CISA is urging companies to secure Microsoft Intune systems after hackers mass-wiped Stryker devices

The US Cybersecurity and Infrastructure Security Agency (CISA) has warned companies to secure systems to manage their fleets of employee devices after pro-Iranian hackers breached medical technology giant Stryker and mass-wiped thousands of its phones, tablets and computers.

The agency said Thursday it was urging companies to take action, and confirmed it was aware that hackers used their access to the Windows-based Stryker network to abuse the device’s endpoint systems, causing ongoing disruption to the company’s global operations.

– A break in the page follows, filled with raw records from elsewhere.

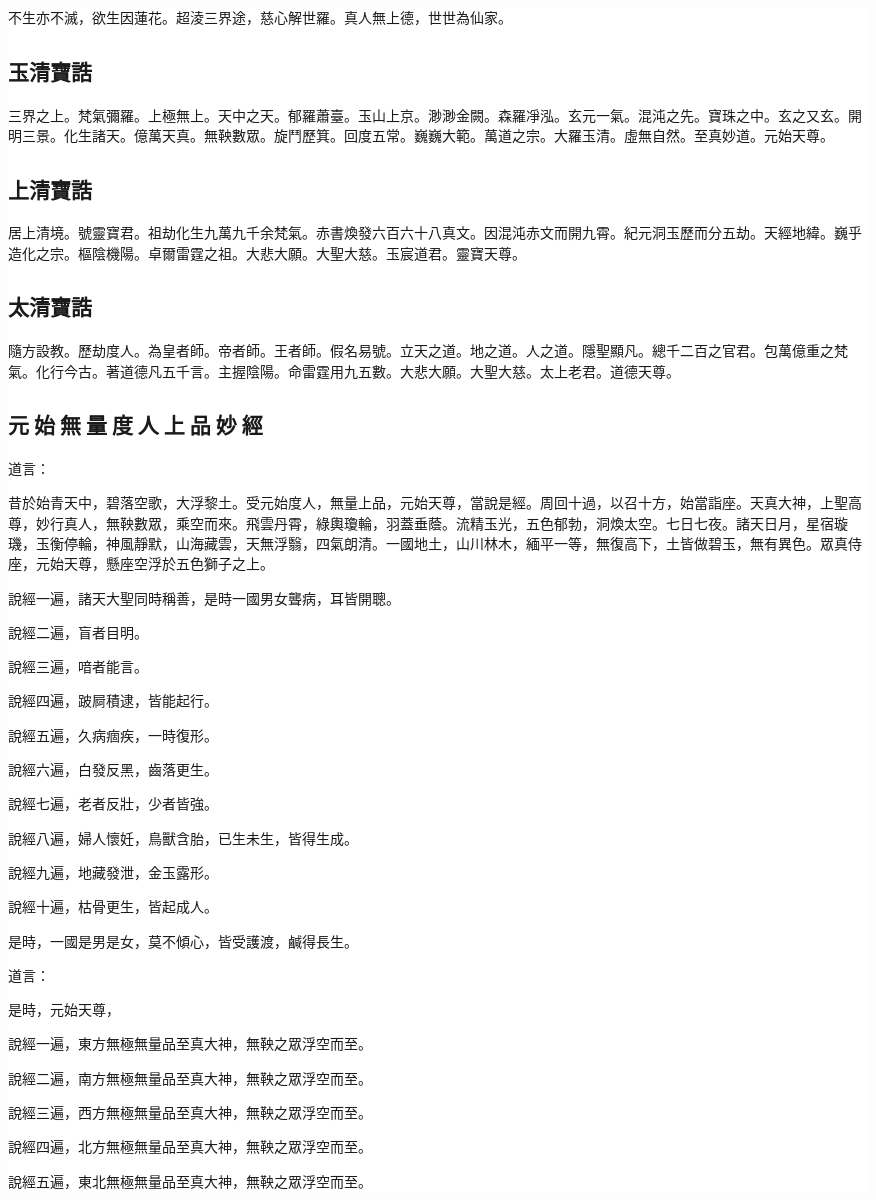 不生亦不滅，欲生因蓮花。超淩三界途，慈心解世羅。真人無上德，世世為仙家。

## 玉清寶誥

三界之上。梵氣彌羅。上極無上。天中之天。郁羅蕭臺。玉山上京。渺渺金闕。森羅凈泓。玄元一氣。混沌之先。寶珠之中。玄之又玄。開明三景。化生諸天。億萬天真。無鞅數眾。旋鬥歷箕。回度五常。巍巍大範。萬道之宗。大羅玉清。虛無自然。至真妙道。元始天尊。

## 上清寶誥

居上清境。號靈寶君。祖劫化生九萬九千余梵氣。赤書煥發六百六十八真文。因混沌赤文而開九霄。紀元洞玉歷而分五劫。天經地緯。巍乎造化之宗。樞陰機陽。卓爾雷霆之祖。大悲大願。大聖大慈。玉宸道君。靈寶天尊。

## 太清寶誥

隨方設教。歷劫度人。為皇者師。帝者師。王者師。假名易號。立天之道。地之道。人之道。隱聖顯凡。總千二百之官君。包萬億重之梵氣。化行今古。著道德凡五千言。主握陰陽。命雷霆用九五數。大悲大願。大聖大慈。太上老君。道德天尊。

## 元 始 無 量 度 人 上 品 妙 經

道言：

昔於始青天中，碧落空歌，大浮黎土。受元始度人，無量上品，元始天尊，當說是經。周回十過，以召十方，始當詣座。天真大神，上聖高尊，妙行真人，無鞅數眾，乘空而來。飛雲丹霄，綠輿瓊輪，羽蓋垂蔭。流精玉光，五色郁勃，洞煥太空。七日七夜。諸天日月，星宿璇璣，玉衡停輪，神風靜默，山海藏雲，天無浮翳，四氣朗清。一國地土，山川林木，緬平一等，無復高下，土皆做碧玉，無有異色。眾真侍座，元始天尊，懸座空浮於五色獅子之上。

說經一遍，諸天大聖同時稱善，是時一國男女聾病，耳皆開聰。

說經二遍，盲者目明。

說經三遍，喑者能言。

說經四遍，跛屙積逮，皆能起行。

說經五遍，久病痼疾，一時復形。

說經六遍，白發反黑，齒落更生。

說經七遍，老者反壯，少者皆強。

說經八遍，婦人懷妊，鳥獸含胎，已生未生，皆得生成。

說經九遍，地藏發泄，金玉露形。

說經十遍，枯骨更生，皆起成人。

是時，一國是男是女，莫不傾心，皆受護渡，鹹得長生。

道言：

是時，元始天尊，

說經一遍，東方無極無量品至真大神，無鞅之眾浮空而至。

說經二遍，南方無極無量品至真大神，無鞅之眾浮空而至。

說經三遍，西方無極無量品至真大神，無鞅之眾浮空而至。

說經四遍，北方無極無量品至真大神，無鞅之眾浮空而至。

說經五遍，東北無極無量品至真大神，無鞅之眾浮空而至。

Among the tips, CISA said network administrators should ensure that certain user accounts with access to systems like Microsoft Intune, which Stryker uses to manage its employees’ devices remotely, can only make sensitive or high-impact changes (such as wiping devices) with the second administrator’s approval.

Stryker, which develops medical devices and equipment for hospitals, confirmed on March 11 that it had been hacked, saying it was experiencing a “global disruption” in its network.

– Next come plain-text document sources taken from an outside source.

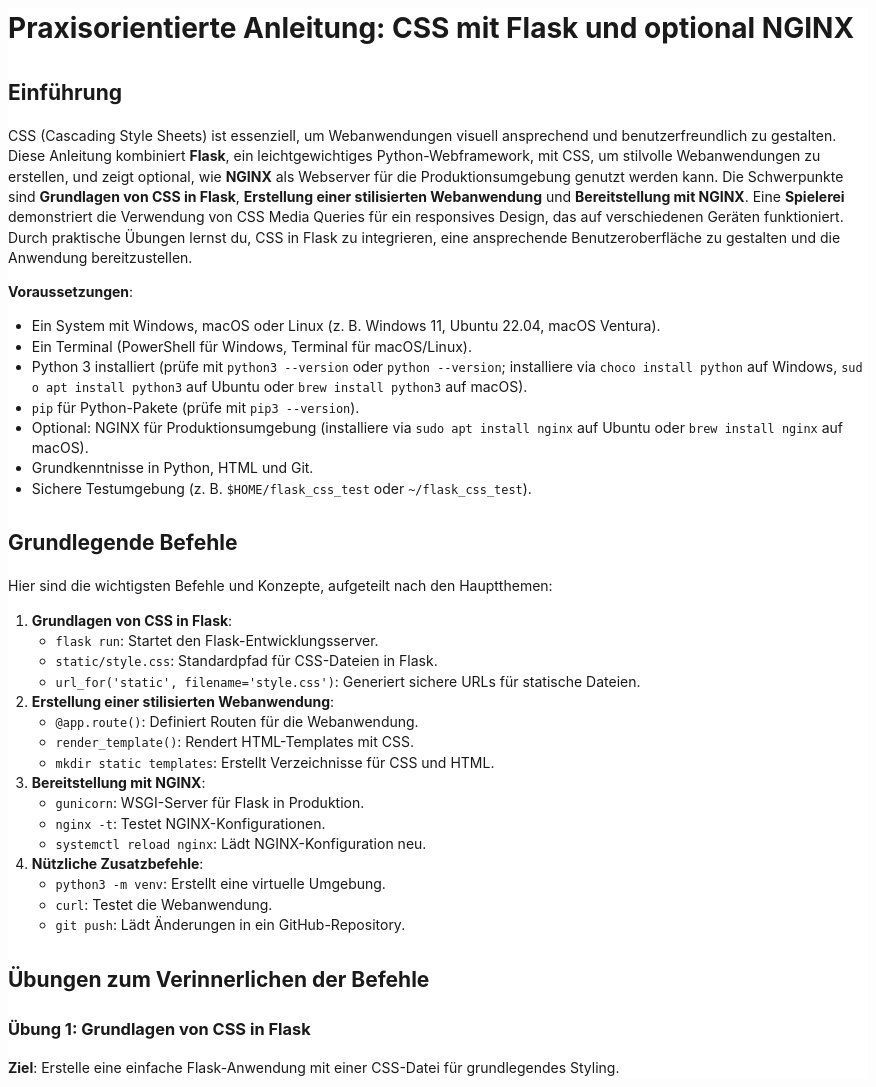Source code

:# Praxisorientierte Anleitung: CSS mit Flask und optional NGINX

## Einführung
CSS (Cascading Style Sheets) ist essenziell, um Webanwendungen visuell ansprechend und benutzerfreundlich zu gestalten. Diese Anleitung kombiniert **Flask**, ein leichtgewichtiges Python-Webframework, mit CSS, um stilvolle Webanwendungen zu erstellen, und zeigt optional, wie **NGINX** als Webserver für die Produktionsumgebung genutzt werden kann. Die Schwerpunkte sind **Grundlagen von CSS in Flask**, **Erstellung einer stilisierten Webanwendung** und **Bereitstellung mit NGINX**. Eine **Spielerei** demonstriert die Verwendung von CSS Media Queries für ein responsives Design, das auf verschiedenen Geräten funktioniert. Durch praktische Übungen lernst du, CSS in Flask zu integrieren, eine ansprechende Benutzeroberfläche zu gestalten und die Anwendung bereitzustellen.

**Voraussetzungen**:
- Ein System mit Windows, macOS oder Linux (z. B. Windows 11, Ubuntu 22.04, macOS Ventura).
- Ein Terminal (PowerShell für Windows, Terminal für macOS/Linux).
- Python 3 installiert (prüfe mit `python3 --version` oder `python --version`; installiere via `choco install python` auf Windows, `sudo apt install python3` auf Ubuntu oder `brew install python3` auf macOS).
- `pip` für Python-Pakete (prüfe mit `pip3 --version`).
- Optional: NGINX für Produktionsumgebung (installiere via `sudo apt install nginx` auf Ubuntu oder `brew install nginx` auf macOS).
- Grundkenntnisse in Python, HTML und Git.
- Sichere Testumgebung (z. B. `$HOME/flask_css_test` oder `~/flask_css_test`).

## Grundlegende Befehle
Hier sind die wichtigsten Befehle und Konzepte, aufgeteilt nach den Hauptthemen:

1. **Grundlagen von CSS in Flask**:
   - `flask run`: Startet den Flask-Entwicklungsserver.
   - `static/style.css`: Standardpfad für CSS-Dateien in Flask.
   - `url_for('static', filename='style.css')`: Generiert sichere URLs für statische Dateien.
2. **Erstellung einer stilisierten Webanwendung**:
   - `@app.route()`: Definiert Routen für die Webanwendung.
   - `render_template()`: Rendert HTML-Templates mit CSS.
   - `mkdir static templates`: Erstellt Verzeichnisse für CSS und HTML.
3. **Bereitstellung mit NGINX**:
   - `gunicorn`: WSGI-Server für Flask in Produktion.
   - `nginx -t`: Testet NGINX-Konfigurationen.
   - `systemctl reload nginx`: Lädt NGINX-Konfiguration neu.
4. **Nützliche Zusatzbefehle**:
   - `python3 -m venv`: Erstellt eine virtuelle Umgebung.
   - `curl`: Testet die Webanwendung.
   - `git push`: Lädt Änderungen in ein GitHub-Repository.

## Übungen zum Verinnerlichen der Befehle

### Übung 1: Grundlagen von CSS in Flask
**Ziel**: Erstelle eine einfache Flask-Anwendung mit einer CSS-Datei für grundlegendes Styling.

The company said the hackers did not deploy malware or ransomware, but reports say the hackers abused their access to Stryker’s internal systems to access its Intune dashboards to remotely delete data stored on tens of thousands of employee devices, including personal phones and computers connected to the Stryker network.

Stryker has since said it contained the cyberattack and is restoring its systems. While the company’s medical devices remain operational, Stryker said its supply, ordering and shipping systems remain offline.

Stryker did not provide a timeline for recovery. The company did not respond to TechCrunch’s request for comment.

A group of pro-Iranian hacktivists, known as Handala, claimed responsibility for the cyberattack on Stryker last week, saying it hacked the company in retaliation for the US killing of dozens of children in an airstrike on a school in Iran. The hackers claimed to have stolen large amounts of data from the company’s network, but did not immediately provide proof of this claim.

TechCrunch reported that the FBI seized the Hanzala Group’s website on Wednesday.